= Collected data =

※ ※ ※

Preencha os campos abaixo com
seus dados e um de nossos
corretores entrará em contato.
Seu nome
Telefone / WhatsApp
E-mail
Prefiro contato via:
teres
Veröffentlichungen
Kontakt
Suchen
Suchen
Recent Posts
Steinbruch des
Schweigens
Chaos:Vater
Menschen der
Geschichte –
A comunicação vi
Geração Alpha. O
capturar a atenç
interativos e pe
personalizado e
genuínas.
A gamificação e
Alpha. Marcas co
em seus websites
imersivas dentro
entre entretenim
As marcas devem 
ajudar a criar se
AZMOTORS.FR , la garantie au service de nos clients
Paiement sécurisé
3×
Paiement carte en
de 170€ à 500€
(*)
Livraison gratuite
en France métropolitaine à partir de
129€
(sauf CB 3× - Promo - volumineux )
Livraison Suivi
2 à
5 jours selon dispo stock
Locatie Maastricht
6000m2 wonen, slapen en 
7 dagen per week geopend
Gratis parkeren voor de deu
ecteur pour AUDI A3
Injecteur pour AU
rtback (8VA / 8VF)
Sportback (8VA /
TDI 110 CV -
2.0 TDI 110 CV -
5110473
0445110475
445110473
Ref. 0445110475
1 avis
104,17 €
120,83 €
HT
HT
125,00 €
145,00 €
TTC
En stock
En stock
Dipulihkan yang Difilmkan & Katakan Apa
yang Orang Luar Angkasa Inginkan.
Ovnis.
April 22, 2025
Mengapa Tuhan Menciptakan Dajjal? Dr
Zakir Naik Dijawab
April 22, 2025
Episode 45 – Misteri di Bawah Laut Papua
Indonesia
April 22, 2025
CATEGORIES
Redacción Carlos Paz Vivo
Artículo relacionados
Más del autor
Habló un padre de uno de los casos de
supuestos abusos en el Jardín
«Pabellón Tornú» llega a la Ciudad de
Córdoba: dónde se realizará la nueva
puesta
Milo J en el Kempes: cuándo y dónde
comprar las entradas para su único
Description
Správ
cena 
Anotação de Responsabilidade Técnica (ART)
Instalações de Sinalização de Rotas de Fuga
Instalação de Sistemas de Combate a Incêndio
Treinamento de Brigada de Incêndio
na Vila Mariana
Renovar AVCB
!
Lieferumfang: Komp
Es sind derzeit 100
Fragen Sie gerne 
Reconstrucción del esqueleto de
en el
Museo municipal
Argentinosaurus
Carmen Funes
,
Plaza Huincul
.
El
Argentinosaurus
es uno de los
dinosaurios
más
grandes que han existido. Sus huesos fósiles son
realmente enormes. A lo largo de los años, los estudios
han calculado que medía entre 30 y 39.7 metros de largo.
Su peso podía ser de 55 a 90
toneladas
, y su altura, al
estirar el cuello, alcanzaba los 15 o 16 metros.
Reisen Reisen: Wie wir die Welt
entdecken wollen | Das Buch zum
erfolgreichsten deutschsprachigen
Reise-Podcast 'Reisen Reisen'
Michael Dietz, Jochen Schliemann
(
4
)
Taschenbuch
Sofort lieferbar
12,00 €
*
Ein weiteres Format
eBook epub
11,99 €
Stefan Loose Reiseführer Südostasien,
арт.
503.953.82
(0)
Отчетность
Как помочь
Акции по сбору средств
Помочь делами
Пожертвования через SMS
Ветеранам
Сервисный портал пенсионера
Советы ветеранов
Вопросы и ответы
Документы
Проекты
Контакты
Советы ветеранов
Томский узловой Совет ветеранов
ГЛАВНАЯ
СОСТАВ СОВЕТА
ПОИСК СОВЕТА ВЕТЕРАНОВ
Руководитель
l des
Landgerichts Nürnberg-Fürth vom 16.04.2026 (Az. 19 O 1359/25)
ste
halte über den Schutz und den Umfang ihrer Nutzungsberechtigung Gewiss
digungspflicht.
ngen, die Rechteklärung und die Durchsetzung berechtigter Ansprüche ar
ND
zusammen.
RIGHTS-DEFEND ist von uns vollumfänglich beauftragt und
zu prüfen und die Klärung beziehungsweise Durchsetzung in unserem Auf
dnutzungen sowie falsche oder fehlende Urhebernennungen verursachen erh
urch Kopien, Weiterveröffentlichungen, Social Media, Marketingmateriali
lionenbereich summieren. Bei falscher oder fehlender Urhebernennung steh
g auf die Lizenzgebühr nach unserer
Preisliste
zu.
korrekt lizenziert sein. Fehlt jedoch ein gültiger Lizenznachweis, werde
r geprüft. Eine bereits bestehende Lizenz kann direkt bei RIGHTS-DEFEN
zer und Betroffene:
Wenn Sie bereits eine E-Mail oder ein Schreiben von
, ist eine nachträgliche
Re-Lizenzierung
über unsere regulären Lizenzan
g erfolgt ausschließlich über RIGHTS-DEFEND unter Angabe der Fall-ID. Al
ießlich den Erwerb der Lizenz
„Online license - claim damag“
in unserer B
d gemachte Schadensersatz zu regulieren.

※ ※ ※

= ACTION ITEM =
Reproduce all records exactly, without omissions.

= THE COMPLETED TASK =
Preencha os campos abaixo com
seus dados e um de nossos
corretores entrará em contato.
Seu nome
Telefone / WhatsApp
E-mail
Prefiro contato via:
teres
Veröffentlichungen
Kontakt
Suchen
Suchen
Recent Posts
Steinbruch des
Schweigens
Chaos:Vater
Menschen der
Geschichte –
A comunicação vi
Geração Alpha. O
capturar a atenç
interativos e pe
personalizado e
genuínas.
A gamificação e
Alpha. Marcas co
em seus websites
imersivas dentro
entre entretenim
As marcas devem 
ajudar a criar se
AZMOTORS.FR , la garantie au service de nos clients
Paiement sécurisé
3×
Paiement carte en
de 170€ à 500€
(*)
Livraison gratuite
en France métropolitaine à partir de
129€
(sauf CB 3× - Promo - volumineux )
Livraison Suivi
2 à
5 jours selon dispo stock
Locatie Maastricht
6000m2 wonen, slapen en 
7 dagen per week geopend
Gratis parkeren voor de deu
ecteur pour AUDI A3
Injecteur pour AU
rtback (8VA / 8VF)
Sportback (8VA /
TDI 110 CV -
2.0 TDI 110 CV -
5110473
0445110475
445110473
Ref. 0445110475
1 avis
104,17 €
120,83 €
HT
HT
125,00 €
145,00 €
TTC
En stock
En stock
Dipulihkan yang Difilmkan & Katakan Apa
yang Orang Luar Angkasa Inginkan.
Ovnis.
April 22, 2025
Mengapa Tuhan Menciptakan Dajjal? Dr
Zakir Naik Dijawab
April 22, 2025
Episode 45 – Misteri di Bawah Laut Papua
Indonesia
April 22, 2025
CATEGORIES
Redacción Carlos Paz Vivo
Artículo relacionados
Más del autor
Habló un padre de uno de los casos de
supuestos abusos en el Jardín
«Pabellón Tornú» llega a la Ciudad de
Córdoba: dónde se realizará la nueva
puesta
Milo J en el Kempes: cuándo y dónde
comprar las entradas para su único
Description
Správ
cena 
Anotação de Responsabilidade Técnica (ART)
Instalações de Sinalização de Rotas de Fuga
Instalação de Sistemas de Combate a Incêndio
Treinamento de Brigada de Incêndio
na Vila Mariana
Renovar AVCB
!
Lieferumfang: Komp
Es sind derzeit 100
Fragen Sie gerne 
Reconstrucción del esqueleto de
en el
Museo municipal
Argentinosaurus
Carmen Funes
,
Plaza Huincul
.
El
Argentinosaurus
es uno de los
dinosaurios
más
grandes que han existido. Sus huesos fósiles son
realmente enormes. A lo largo de los años, los estudios
han calculado que medía entre 30 y 39.7 metros de largo.
Su peso podía ser de 55 a 90
toneladas
, y su altura, al
estirar el cuello, alcanzaba los 15 o 16 metros.
Reisen Reisen: Wie wir die Welt
entdecken wollen | Das Buch zum
erfolgreichsten deutschsprachigen
Reise-Podcast 'Reisen Reisen'
Michael Dietz, Jochen Schliemann
(
4
)
Taschenbuch
Sofort lieferbar
12,00 €
*
Ein weiteres Format
eBook epub
11,99 €
Stefan Loose Reiseführer Südostasien,
арт.
503.953.82
(0)
Отчетность
Как помочь
Акции по сбору средств
Помочь делами
Пожертвования через SMS
Ветеранам
Сервисный портал пенсионера
Советы ветеранов
Вопросы и ответы
Документы
Проекты
Контакты
Советы ветеранов
Томский узловой Совет ветеранов
ГЛАВНАЯ
СОСТАВ СОВЕТА
ПОИСК СОВЕТА ВЕТЕРАНОВ
Руководитель
l des
Landgerichts Nürnberg-Fürth vom 16.04.2026 (Az. 19 O 1359/25)
ste
halte über den Schutz und den Umfang ihrer Nutzungsberechtigung Gewiss
digungspflicht.
ngen, die Rechteklärung und die Durchsetzung berechtigter Ansprüche ar
ND
zusammen.
RIGHTS-DEFEND ist von uns vollumfänglich beauftragt und
zu prüfen und die Klärung beziehungsweise Durchsetzung in unserem Auf
dnutzungen sowie falsche oder fehlende Urhebernennungen verursachen erh
urch Kopien, Weiterveröffentlichungen, Social Media, Marketingmateriali
lionenbereich summieren. Bei falscher oder fehlender Urhebernennung steh
g auf die Lizenzgebühr nach unserer
Preisliste
zu.
korrekt lizenziert sein. Fehlt jedoch ein gültiger Lizenznachweis, werde
r geprüft. Eine bereits bestehende Lizenz kann direkt bei RIGHTS-DEFEN
zer und Betroffene:
Wenn Sie bereits eine E-Mail oder ein Schreiben von
, ist eine nachträgliche
Re-Lizenzierung
über unsere regulären Lizenzan
g erfolgt ausschließlich über RIGHTS-DEFEND unter Angabe der Fall-ID. Al
ießlich den Erwerb der Lizenz
„Online license - claim damag“
in unserer B
d gemachte Schadensersatz zu regulieren.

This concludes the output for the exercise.